Online surveys always ask a lot of questions
This isn't necessarily the truth. It's true that surveys vary in length depending on business goals, but companies don't often ask a high number of questions, and there are three reasons why:
- Respondents to longer surveys typically leave shorter or incomplete answers
- Surveys are constructed to avoid redundant questions
- Questionnaires are crafted so you can complete them in a short amount of time, as this creates a more positive experience and increases the chances you'll participate again.
Online surveys are built to have questions that will provide the most valuable insights for companies. Dozens of low quality questions simply don't get those results.
Online survey sites will steal your identity
This accusation is primarily false, especially for Opinion Outpost.

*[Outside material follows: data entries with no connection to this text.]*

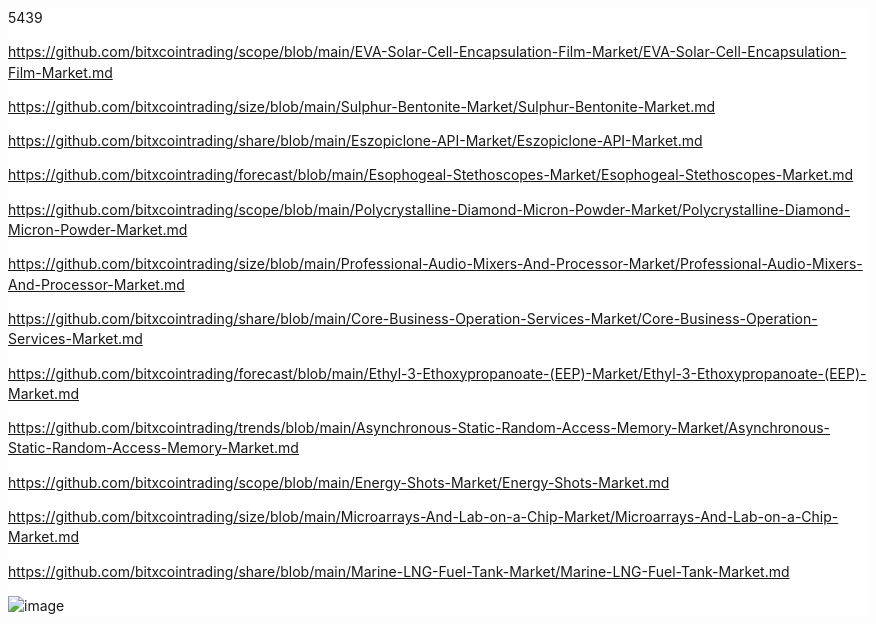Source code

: 5439</p><p><a href="https://github.com/bitxcointrading/scope/blob/main/EVA-Solar-Cell-Encapsulation-Film-Market/EVA-Solar-Cell-Encapsulation-Film-Market.md">https://github.com/bitxcointrading/scope/blob/main/EVA-Solar-Cell-Encapsulation-Film-Market/EVA-Solar-Cell-Encapsulation-Film-Market.md</a></p><p><a href="https://github.com/bitxcointrading/size/blob/main/Sulphur-Bentonite-Market/Sulphur-Bentonite-Market.md">https://github.com/bitxcointrading/size/blob/main/Sulphur-Bentonite-Market/Sulphur-Bentonite-Market.md</a></p><p><a href="https://github.com/bitxcointrading/share/blob/main/Eszopiclone-API-Market/Eszopiclone-API-Market.md">https://github.com/bitxcointrading/share/blob/main/Eszopiclone-API-Market/Eszopiclone-API-Market.md</a></p><p><a href="https://github.com/bitxcointrading/forecast/blob/main/Esophogeal-Stethoscopes-Market/Esophogeal-Stethoscopes-Market.md">https://github.com/bitxcointrading/forecast/blob/main/Esophogeal-Stethoscopes-Market/Esophogeal-Stethoscopes-Market.md</a></p><p><a href="https://github.com/bitxcointrading/scope/blob/main/Polycrystalline-Diamond-Micron-Powder-Market/Polycrystalline-Diamond-Micron-Powder-Market.md">https://github.com/bitxcointrading/scope/blob/main/Polycrystalline-Diamond-Micron-Powder-Market/Polycrystalline-Diamond-Micron-Powder-Market.md</a></p><p><a href="https://github.com/bitxcointrading/size/blob/main/Professional-Audio-Mixers-And-Processor-Market/Professional-Audio-Mixers-And-Processor-Market.md">https://github.com/bitxcointrading/size/blob/main/Professional-Audio-Mixers-And-Processor-Market/Professional-Audio-Mixers-And-Processor-Market.md</a></p><p><a href="https://github.com/bitxcointrading/share/blob/main/Core-Business-Operation-Services-Market/Core-Business-Operation-Services-Market.md">https://github.com/bitxcointrading/share/blob/main/Core-Business-Operation-Services-Market/Core-Business-Operation-Services-Market.md</a></p><p><a href="https://github.com/bitxcointrading/forecast/blob/main/Ethyl-3-Ethoxypropanoate-(EEP)-Market/Ethyl-3-Ethoxypropanoate-(EEP)-Market.md">https://github.com/bitxcointrading/forecast/blob/main/Ethyl-3-Ethoxypropanoate-(EEP)-Market/Ethyl-3-Ethoxypropanoate-(EEP)-Market.md</a></p><p><a href="https://github.com/bitxcointrading/trends/blob/main/Asynchronous-Static-Random-Access-Memory-Market/Asynchronous-Static-Random-Access-Memory-Market.md">https://github.com/bitxcointrading/trends/blob/main/Asynchronous-Static-Random-Access-Memory-Market/Asynchronous-Static-Random-Access-Memory-Market.md</a></p><p><a href="https://github.com/bitxcointrading/scope/blob/main/Energy-Shots-Market/Energy-Shots-Market.md">https://github.com/bitxcointrading/scope/blob/main/Energy-Shots-Market/Energy-Shots-Market.md</a></p><p><a href="https://github.com/bitxcointrading/size/blob/main/Microarrays-And-Lab-on-a-Chip-Market/Microarrays-And-Lab-on-a-Chip-Market.md">https://github.com/bitxcointrading/size/blob/main/Microarrays-And-Lab-on-a-Chip-Market/Microarrays-And-Lab-on-a-Chip-Market.md</a></p><p><a href="https://github.com/bitxcointrading/share/blob/main/Marine-LNG-Fuel-Tank-Market/Marine-LNG-Fuel-Tank-Market.md">https://github.com/bitxcointrading/share/blob/main/Marine-LNG-Fuel-Tank-Market/Marine-LNG-Fuel-Tank-Market.md</a></p>
![image](https://github.com/user-attachments/assets/ec96eecb-7efb-45d7-acad-ae6f75a0cda2)
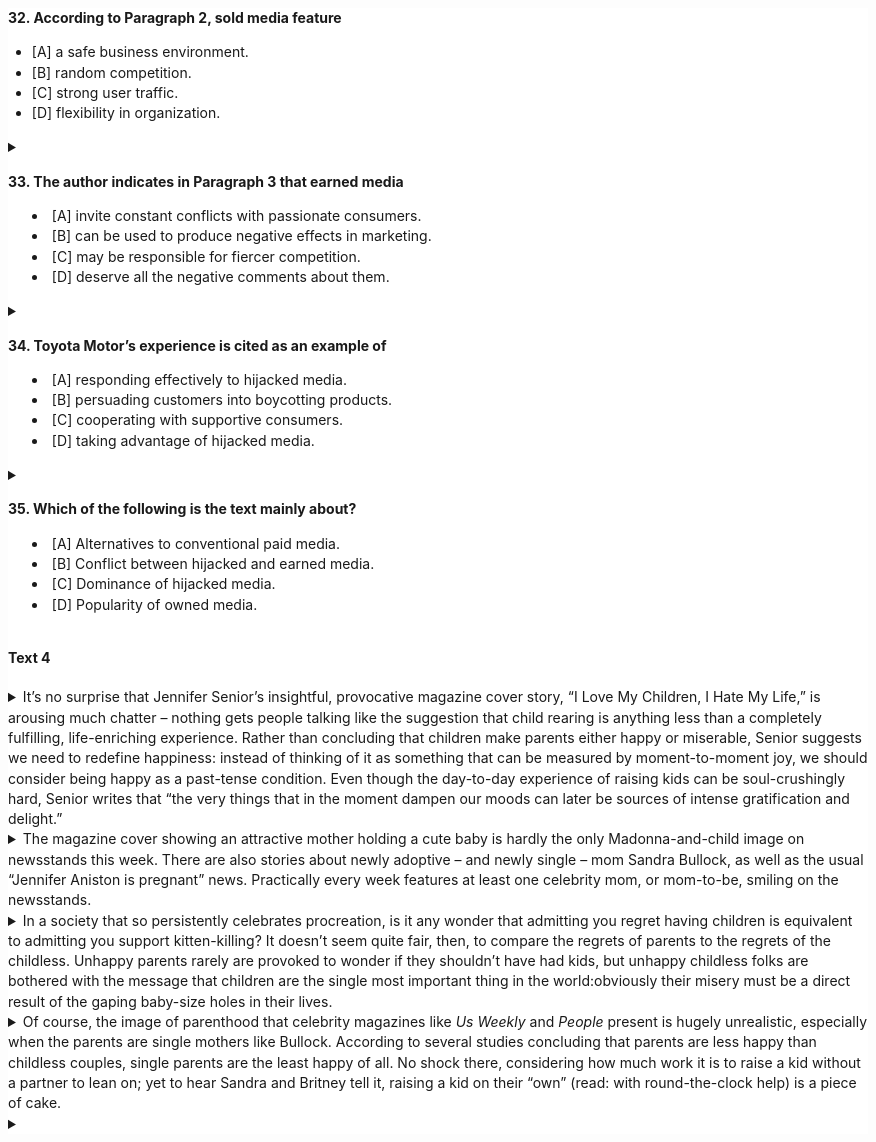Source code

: **32. According to Paragraph 2, sold media feature**
* [A] a safe business environment.
* [B] random competition. 
* [C] strong user traffic.
* [D] flexibility in organization.
</summary></details>
<details><summary>

**33. The author indicates in Paragraph 3 that earned media**
* [A] invite constant conflicts with passionate consumers.
* [B] can be used to produce negative effects in marketing.
* [C] may be responsible for fiercer competition.
* [D] deserve all the negative comments about them.
</summary></details>
<details><summary>

**34. Toyota Motor’s experience is cited as an example of**
* [A] responding effectively to hijacked media.
* [B] persuading customers into boycotting products.
* [C] cooperating with supportive consumers.
* [D] taking advantage of hijacked media.
</summary></details>
<details><summary>

**35. Which of the following is the text mainly about?**
* [A] Alternatives to conventional paid media.
* [B] Conflict between hijacked and earned media.
* [C] Dominance of hijacked media.
* [D] Popularity of owned media.
</summary></details>

#### Text 4
<details><summary>
It’s no surprise that Jennifer Senior’s insightful, provocative magazine cover story, “I Love My Children, I Hate My Life,” is arousing much chatter – nothing gets people talking like the suggestion that child rearing is anything less than a completely fulfilling, life-enriching experience. Rather than concluding that children make parents either happy or miserable, Senior suggests we need to redefine happiness: instead of thinking of it as something that can be measured by moment-to-moment joy, we should consider being happy as a past-tense condition. Even though the day-to-day experience of raising kids can be soul-crushingly hard, Senior writes that “the very things that in the moment dampen our moods can later be sources of intense gratification and delight.”
</summary></details>
<details><summary>
The magazine cover showing an attractive mother holding a cute baby is hardly the only Madonna-and-child image on newsstands this week. There are also stories about newly adoptive – and newly single – mom Sandra Bullock, as well as the usual “Jennifer Aniston is pregnant” news. Practically every week features at least one celebrity mom, or mom-to-be, smiling on the newsstands.
</summary></details>
<details><summary>
In a society that so persistently celebrates procreation, is it any wonder that admitting you regret having children is equivalent to admitting you support kitten-killing? It doesn’t seem quite fair, then, to compare the regrets of parents to the regrets of the childless. Unhappy parents rarely are provoked to wonder if they shouldn’t have had kids, but unhappy childless folks are bothered with the message that children are the single most important thing in the world:obviously their misery must be a direct result of the gaping baby-size holes in their lives.
</summary></details>
<details><summary>
Of course, the image of parenthood that celebrity magazines like <i>Us Weekly</i> and <i>People</i> present is hugely unrealistic, especially when the parents are single mothers like Bullock. According to several studies concluding that parents are less happy than childless couples, single parents are the least happy of all. No shock there, considering how much work it is to raise a kid without a partner to lean on; yet to hear Sandra and Britney tell it, raising a kid on their “own” (read: with round-the-clock help) is a piece of cake.
</summary></details>
<details><summary>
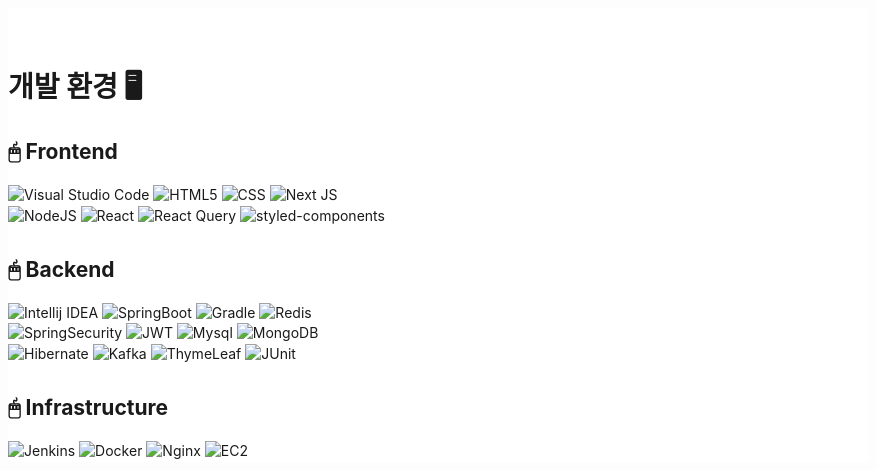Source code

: <br />

# 개발 환경 🖥

## 🖱 Frontend

![Visual Studio Code](https://img.shields.io/badge/Visual%20Studio%20Code-007ACC.svg?&style=for-the-badge&logo=Visual%20Studio%20Code&logoColor=white)
![HTML5](https://img.shields.io/badge/html5-%23E34F26.svg?style=for-the-badge&logo=html5&logoColor=white)
![CSS](https://img.shields.io/badge/CSS-%231572B6.svg?style=for-the-badge&logo=css3&logoColor=white)
![Next JS](https://img.shields.io/badge/Next-black?style=for-the-badge&logo=next.js&logoColor=white)<br>
![NodeJS](https://img.shields.io/badge/node.js-6DA55F?style=for-the-badge&logo=node.js&logoColor=white)
![React](https://img.shields.io/badge/react-%2320232a.svg?style=for-the-badge&logo=react&logoColor=%2361DAFB)
![React Query](https://img.shields.io/badge/-React%20Query-FF4154?style=for-the-badge&logo=react%20query&logoColor=white)
![styled-components](https://img.shields.io/badge/-styled%20components-DB7093?style=for-the-badge&logo=styled%20components&logoColor=white)
<br>

## 🖱 Backend

![Intellij IDEA](https://img.shields.io/badge/Intellij%20IDEA-000000.svg?&style=for-the-badge&logo=IntelliJ%20IDEA&logoColor=white)
![SpringBoot](https://img.shields.io/badge/springboot-6DB33F?style=for-the-badge&logo=springboot&logoColor=white)
![Gradle](https://img.shields.io/badge/Gradle-02303A.svg?style=for-the-badge&logo=Gradle&logoColor=white)
![Redis](https://img.shields.io/badge/redis-%23DD0031.svg?style=for-the-badge&logo=redis&logoColor=white)<br>
![SpringSecurity](https://img.shields.io/badge/Spring%20Security-6DB33F.svg?style=for-the-badge&logo=Spring%20Security&logoColor=white)
![JWT](https://img.shields.io/badge/JWT-black?style=for-the-badge&logo=JSON%20web%20tokens)
![Mysql](https://img.shields.io/badge/mysql-4479A1?style=for-the-badge&logo=mysql&logoColor=white)
![MongoDB](https://img.shields.io/badge/MongoDB-%234ea94b.svg?style=for-the-badge&logo=mongodb&logoColor=white)<br>
![Hibernate](https://img.shields.io/badge/Hibernate-59666C?style=for-the-badge&logo=Hibernate&logoColor=white")
![Kafka](https://img.shields.io/badge/Apache%20Kafka-%3333333.svg?style=for-the-badge&logo=Apache%20Kafka&logoColor=white)
![ThymeLeaf](https://img.shields.io/badge/Thymeleaf-005F0F?style=for-the-badge&logo=Thymeleaf&logoColor=white)
![JUnit](https://img.shields.io/badge/JUnit5-25A162?style=for-the-badge&logo=JUnit5&logoColor=white)

## 🖱 Infrastructure

![Jenkins](https://img.shields.io/badge/jenkins-%232C5263.svg?style=for-the-badge&logo=jenkins&logoColor=white)
![Docker](https://img.shields.io/badge/docker-%230db7ed.svg?style=for-the-badge&logo=docker&logoColor=white)
![Nginx](https://img.shields.io/badge/nginx-%23009639.svg?style=for-the-badge&logo=nginx&logoColor=white)
![EC2](https://img.shields.io/badge/EC2-232F3E?style=for-the-badge&logo=Amazon-ec2&logoColor=white)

Since it is free to sign up, you won't need to divulge any credit card or debit card details. You will need your name and address during the sign-up process, but only to prove you're a credible resource who can be relied on to contribute data in paid surveys and earn rewards. Important and frequently asked info in surveys will be about demographics, including age, region you live in, gender, occupation and other like details. That information tells companies what types of consumers respond in what ways.
The fringe benefit programs are just a scam
Incentives like Opinion Outpost's $10,000 quarterly prize draw don't always get positive feedback, but they should. Incentive programs are designed to increase participation. That's the main reason you can fill out surveys for money in the first place. Survey designers tie in benefits to get a greater amount of responses and provide more accurate information.
For this reason, you should be looking for online survey opportunities that provide the best incentives. For example, Opinion Outpost has one of the lowest payout thresholds in the online survey industry. That means you only have to answer a few questions to turn your points into rewards or cash.
Alongside that, Opinion Outpost offers the $10,000 quarterly prize draw while many other paid survey resources simply don't offer those benefits. What's wrong with a little extra opportunity?